Quoted passage:
********************

There are some issues when it comes to traditional performance review systems but that doesn’t mean we can stop reviewing performance. Matt Somers suggests a more continuous process revolving around five central questions.
question mark neon signage; continous performance review

Lately, I’ve noticed a growing chorus clamouring for the abandonment of performance reviews. It seems they are seen by many as the archaic remains of a bygone era, no longer suitable for the dynamic knowledge-based workplaces of today. 

And it’s an argument of some merit. There are indeed some glaring issues plaguing traditional performance review systems. Questions linger, for example, about the subjective nature of assessments – how can we ensure uniformity among managers' evaluations of ‘Excellent’ or ‘Average’? 

Then there's the delicate matter of tying performance outcomes to compensation without inadvertently demotivating employees. 

And how to stop staff and managers gaming the system to suit themselves. (I worked with a company a couple of years back where someone told me that the staff pooled their Force Ranked bonuses and then redistributed them evenly amongst themselves!).

********************

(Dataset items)
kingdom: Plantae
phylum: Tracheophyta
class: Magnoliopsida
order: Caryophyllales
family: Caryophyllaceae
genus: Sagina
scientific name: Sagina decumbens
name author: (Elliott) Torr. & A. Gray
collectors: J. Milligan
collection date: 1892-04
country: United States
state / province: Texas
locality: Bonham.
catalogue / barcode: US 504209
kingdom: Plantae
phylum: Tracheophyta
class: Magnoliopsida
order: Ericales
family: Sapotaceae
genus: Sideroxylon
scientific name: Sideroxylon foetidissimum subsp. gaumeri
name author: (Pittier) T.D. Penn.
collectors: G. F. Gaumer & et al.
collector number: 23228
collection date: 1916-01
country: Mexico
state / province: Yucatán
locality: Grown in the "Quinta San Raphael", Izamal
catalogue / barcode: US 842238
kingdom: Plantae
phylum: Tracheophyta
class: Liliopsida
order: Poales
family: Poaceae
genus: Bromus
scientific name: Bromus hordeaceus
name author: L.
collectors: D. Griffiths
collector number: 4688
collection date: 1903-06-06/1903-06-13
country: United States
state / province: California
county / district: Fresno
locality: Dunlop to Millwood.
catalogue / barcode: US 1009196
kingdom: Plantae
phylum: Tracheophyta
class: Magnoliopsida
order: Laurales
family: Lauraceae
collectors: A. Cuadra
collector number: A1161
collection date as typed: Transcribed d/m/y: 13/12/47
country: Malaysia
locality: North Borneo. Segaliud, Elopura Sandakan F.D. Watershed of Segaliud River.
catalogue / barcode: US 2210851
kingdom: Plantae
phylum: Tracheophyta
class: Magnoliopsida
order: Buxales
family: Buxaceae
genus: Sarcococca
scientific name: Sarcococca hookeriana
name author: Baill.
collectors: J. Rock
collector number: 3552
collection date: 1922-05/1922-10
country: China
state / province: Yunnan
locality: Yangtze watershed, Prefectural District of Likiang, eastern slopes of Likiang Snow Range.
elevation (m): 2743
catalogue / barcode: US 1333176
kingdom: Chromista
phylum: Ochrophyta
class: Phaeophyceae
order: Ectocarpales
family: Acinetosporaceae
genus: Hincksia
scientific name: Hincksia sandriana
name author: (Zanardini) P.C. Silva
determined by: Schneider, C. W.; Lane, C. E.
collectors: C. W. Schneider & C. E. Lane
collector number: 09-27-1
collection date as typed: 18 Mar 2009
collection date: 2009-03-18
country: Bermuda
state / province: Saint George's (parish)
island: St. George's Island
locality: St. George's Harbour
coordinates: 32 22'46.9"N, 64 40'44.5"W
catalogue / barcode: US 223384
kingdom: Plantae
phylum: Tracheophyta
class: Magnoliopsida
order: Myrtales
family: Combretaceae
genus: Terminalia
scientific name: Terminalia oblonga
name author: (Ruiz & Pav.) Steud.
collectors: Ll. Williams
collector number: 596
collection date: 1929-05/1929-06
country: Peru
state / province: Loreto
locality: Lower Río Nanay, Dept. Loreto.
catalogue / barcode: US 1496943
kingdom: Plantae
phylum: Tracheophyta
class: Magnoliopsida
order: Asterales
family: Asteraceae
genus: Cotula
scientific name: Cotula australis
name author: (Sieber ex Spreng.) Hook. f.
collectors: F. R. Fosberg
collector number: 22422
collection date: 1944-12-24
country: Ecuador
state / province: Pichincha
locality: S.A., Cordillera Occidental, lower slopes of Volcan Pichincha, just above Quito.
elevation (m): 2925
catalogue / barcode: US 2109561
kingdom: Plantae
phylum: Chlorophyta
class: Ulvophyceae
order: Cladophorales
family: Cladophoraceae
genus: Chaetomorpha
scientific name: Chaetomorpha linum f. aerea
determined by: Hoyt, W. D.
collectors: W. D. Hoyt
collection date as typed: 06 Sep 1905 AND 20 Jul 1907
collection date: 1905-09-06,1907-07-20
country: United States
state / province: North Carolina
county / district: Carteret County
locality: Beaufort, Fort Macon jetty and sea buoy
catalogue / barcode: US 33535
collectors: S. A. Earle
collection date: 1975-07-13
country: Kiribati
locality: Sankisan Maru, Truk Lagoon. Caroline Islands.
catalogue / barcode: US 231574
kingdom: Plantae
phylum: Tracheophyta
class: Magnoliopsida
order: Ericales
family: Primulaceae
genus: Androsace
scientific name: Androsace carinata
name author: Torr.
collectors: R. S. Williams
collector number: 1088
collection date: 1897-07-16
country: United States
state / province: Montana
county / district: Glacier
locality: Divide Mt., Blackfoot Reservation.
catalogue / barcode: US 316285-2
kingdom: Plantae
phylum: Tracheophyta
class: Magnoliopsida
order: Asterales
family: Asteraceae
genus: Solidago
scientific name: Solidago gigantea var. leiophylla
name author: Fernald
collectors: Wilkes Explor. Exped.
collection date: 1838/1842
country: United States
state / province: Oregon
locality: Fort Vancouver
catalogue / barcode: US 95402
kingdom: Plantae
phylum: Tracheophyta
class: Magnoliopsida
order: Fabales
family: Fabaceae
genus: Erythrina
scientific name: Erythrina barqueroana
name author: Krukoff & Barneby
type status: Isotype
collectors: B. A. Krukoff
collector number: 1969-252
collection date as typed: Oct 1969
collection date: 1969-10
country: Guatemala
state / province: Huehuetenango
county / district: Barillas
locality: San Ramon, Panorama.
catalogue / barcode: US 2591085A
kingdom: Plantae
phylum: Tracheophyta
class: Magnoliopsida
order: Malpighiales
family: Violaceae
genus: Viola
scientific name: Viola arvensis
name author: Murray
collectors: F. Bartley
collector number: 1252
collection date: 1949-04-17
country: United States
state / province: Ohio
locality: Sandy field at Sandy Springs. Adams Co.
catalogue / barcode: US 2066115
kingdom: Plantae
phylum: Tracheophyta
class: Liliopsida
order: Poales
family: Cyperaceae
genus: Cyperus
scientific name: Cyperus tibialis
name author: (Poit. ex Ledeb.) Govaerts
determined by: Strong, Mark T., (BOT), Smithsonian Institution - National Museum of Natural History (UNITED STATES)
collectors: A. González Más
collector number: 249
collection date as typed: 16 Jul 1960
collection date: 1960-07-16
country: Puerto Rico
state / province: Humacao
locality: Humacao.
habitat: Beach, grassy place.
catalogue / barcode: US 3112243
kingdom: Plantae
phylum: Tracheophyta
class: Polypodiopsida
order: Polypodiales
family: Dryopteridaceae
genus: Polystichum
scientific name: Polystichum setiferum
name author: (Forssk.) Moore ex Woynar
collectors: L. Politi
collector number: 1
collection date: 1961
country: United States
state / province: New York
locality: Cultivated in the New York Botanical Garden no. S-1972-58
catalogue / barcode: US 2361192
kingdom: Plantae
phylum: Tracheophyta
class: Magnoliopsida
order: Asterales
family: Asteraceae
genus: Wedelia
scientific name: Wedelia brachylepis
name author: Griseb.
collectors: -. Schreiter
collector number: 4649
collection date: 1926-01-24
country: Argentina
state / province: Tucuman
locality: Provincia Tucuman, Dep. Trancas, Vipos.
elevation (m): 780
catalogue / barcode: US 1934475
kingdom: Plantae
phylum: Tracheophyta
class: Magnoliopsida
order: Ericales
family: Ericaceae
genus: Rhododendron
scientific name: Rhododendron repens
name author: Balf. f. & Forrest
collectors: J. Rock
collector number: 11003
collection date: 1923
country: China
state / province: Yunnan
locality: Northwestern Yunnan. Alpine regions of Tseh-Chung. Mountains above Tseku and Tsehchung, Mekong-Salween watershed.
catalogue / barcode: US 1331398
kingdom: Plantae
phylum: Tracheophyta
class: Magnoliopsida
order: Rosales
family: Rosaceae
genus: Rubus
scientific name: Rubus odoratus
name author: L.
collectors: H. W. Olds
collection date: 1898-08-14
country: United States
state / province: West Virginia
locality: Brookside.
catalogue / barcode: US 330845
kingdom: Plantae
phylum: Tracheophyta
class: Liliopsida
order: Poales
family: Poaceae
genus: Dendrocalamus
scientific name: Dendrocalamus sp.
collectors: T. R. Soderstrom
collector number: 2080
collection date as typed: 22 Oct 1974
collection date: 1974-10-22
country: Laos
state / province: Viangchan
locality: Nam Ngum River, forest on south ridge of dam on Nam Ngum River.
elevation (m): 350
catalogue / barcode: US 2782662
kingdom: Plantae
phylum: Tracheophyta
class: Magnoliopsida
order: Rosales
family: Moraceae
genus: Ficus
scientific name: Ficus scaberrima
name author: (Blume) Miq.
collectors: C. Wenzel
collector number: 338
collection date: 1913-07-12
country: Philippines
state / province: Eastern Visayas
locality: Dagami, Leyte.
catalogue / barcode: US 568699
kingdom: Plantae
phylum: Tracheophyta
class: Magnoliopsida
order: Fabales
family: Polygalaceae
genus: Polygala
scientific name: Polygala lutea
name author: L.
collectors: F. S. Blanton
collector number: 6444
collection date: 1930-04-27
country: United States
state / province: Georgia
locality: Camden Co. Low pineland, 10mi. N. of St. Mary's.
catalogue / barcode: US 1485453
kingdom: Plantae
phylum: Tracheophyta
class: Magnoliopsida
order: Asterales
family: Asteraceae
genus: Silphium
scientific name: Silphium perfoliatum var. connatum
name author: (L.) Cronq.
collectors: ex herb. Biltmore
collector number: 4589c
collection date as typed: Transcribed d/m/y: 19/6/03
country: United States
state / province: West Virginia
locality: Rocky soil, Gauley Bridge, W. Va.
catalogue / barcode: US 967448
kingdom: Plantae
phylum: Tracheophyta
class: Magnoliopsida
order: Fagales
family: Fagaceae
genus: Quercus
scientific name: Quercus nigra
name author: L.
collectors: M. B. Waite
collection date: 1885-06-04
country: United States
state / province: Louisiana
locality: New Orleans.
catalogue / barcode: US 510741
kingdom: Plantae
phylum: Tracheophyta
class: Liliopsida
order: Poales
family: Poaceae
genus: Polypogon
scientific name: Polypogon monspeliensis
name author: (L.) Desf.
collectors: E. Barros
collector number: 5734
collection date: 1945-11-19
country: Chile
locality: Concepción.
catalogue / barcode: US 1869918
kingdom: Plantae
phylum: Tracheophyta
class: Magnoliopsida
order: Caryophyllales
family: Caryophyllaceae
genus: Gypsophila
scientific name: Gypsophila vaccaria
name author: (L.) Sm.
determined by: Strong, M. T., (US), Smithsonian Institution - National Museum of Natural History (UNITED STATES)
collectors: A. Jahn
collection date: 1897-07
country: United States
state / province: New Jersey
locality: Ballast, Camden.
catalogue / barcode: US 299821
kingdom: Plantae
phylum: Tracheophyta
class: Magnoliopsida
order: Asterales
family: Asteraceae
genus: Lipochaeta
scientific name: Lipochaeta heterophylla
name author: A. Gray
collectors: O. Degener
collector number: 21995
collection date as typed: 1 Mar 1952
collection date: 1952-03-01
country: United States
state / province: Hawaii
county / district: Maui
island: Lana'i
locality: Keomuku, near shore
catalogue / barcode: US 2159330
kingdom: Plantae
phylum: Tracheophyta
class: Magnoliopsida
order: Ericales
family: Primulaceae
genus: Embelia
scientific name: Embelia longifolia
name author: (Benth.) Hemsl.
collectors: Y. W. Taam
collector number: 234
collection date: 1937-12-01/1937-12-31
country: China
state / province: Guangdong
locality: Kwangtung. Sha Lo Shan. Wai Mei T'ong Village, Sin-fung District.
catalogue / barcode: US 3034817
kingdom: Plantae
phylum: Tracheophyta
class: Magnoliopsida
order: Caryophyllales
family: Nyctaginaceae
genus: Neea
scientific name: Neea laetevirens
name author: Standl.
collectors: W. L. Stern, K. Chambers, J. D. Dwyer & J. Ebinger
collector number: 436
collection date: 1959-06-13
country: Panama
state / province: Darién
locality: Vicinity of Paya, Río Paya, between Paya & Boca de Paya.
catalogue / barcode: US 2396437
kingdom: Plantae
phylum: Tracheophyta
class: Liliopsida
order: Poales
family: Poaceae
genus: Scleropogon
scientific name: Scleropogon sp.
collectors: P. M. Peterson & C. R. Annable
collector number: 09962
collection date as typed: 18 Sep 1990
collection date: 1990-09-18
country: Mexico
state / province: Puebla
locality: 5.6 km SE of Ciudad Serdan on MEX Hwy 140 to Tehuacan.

********************

Problem details: Set down the performance review article word for word, starting at "There are some" and stopping after "five central questions.".

Task answer:
There are some issues when it comes to traditional performance review systems but that doesn’t mean we can stop reviewing performance. Matt Somers suggests a more continuous process revolving around five central questions.